CUBANET ... CUBANEWS

July 9, 2001



FROM CUBA

Not in silence this time around

Lázaro Raúl González, CPI

PINAR DEL RIO, July - It used to be that Cuban television broadcast a spy series titled "It Had To Be In Silence." Most Cubans were convinced of the infallibility of the agents the Cuban government had spread all over the map. The system of internal vigilance the government maintained in the island also contributed to this conviction. In Cuba, everyone feels watched, even inside their homes. In every block, in every building, the Committees for the Defense of the Revolution have people, between five and six million volunteers, watching each other.

Of course, the very best spying mechanisms are the ones State Security applies against pacific resisters and independent journalists. The dissidents are constantly watched, even their friends and family are not exempt from spying by the numerous collaborators of the political police.

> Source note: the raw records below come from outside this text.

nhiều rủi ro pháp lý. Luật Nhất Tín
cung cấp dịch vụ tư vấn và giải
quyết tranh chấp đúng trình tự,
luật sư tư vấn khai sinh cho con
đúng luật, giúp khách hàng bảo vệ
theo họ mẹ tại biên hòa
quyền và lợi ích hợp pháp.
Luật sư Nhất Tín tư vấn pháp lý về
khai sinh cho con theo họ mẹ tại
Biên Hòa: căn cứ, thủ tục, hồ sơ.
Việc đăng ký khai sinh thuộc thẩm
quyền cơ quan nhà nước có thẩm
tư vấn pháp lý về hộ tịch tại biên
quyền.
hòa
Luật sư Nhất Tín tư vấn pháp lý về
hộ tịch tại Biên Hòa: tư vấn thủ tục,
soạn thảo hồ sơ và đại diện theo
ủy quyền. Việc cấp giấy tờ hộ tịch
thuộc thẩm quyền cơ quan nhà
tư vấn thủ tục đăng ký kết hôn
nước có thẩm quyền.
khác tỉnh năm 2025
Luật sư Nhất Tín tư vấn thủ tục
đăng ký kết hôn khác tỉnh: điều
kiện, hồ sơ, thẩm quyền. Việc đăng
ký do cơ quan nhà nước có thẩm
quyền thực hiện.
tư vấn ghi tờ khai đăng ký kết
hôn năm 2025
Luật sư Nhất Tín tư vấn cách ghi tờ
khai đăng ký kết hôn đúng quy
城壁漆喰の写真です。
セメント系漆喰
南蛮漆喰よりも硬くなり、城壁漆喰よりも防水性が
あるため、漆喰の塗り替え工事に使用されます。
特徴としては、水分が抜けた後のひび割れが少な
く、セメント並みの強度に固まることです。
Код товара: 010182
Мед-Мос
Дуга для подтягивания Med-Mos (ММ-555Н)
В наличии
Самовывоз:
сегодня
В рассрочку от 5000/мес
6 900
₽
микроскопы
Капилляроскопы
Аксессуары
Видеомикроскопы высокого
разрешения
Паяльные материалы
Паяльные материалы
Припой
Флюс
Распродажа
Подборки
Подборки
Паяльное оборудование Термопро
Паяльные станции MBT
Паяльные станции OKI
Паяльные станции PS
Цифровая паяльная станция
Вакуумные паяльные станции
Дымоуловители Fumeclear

The control over the life of the dissidents extends to their correspondence and their phone calls. There's no single activity that's not photographed, watched and classified by one or more secret agents.

In Cuba, anyone suspects the neighbor across the street, or the one out back, which doesn't mean anyone trusts the ones that live to either side.

From the domestic situation, Cubans infer the size of the foreign legion of the Cuban spy apparatus. It is known that its tentacles reach anywhere there may be an interest. South Florida constitutes the most widely and best covered territory of the government's intelligence agents.

From a "hostile" Miami, just about anything is broadcast to Cuba, from the

writings of collaborators like Lázaro Fariñas or Max Lesnik (who more than intelligence agents seem agents of opportunity) to the coded ciphers that only the specialists can read.

In spite of the myth of infallibility, a net of Cuban spies was discovered by the FBI in 1998. The Cuban government once more evidenced that its favorite game is hide and seek; it waited three years to let Cubans know the story.

According to American and international law, the five spies apprehended in Miami will be condemned to long sentences, notwithstanding that their masters in Havana have declared them innocent and, in spite of their stealth and professionalism, the whole world knows about them. It could not be done in silence this time.

But it's no big deal to lose five spies in a country where anyone can be a budding spy. It's no big deal because there are still between five and six million of them. May the FBI keep them!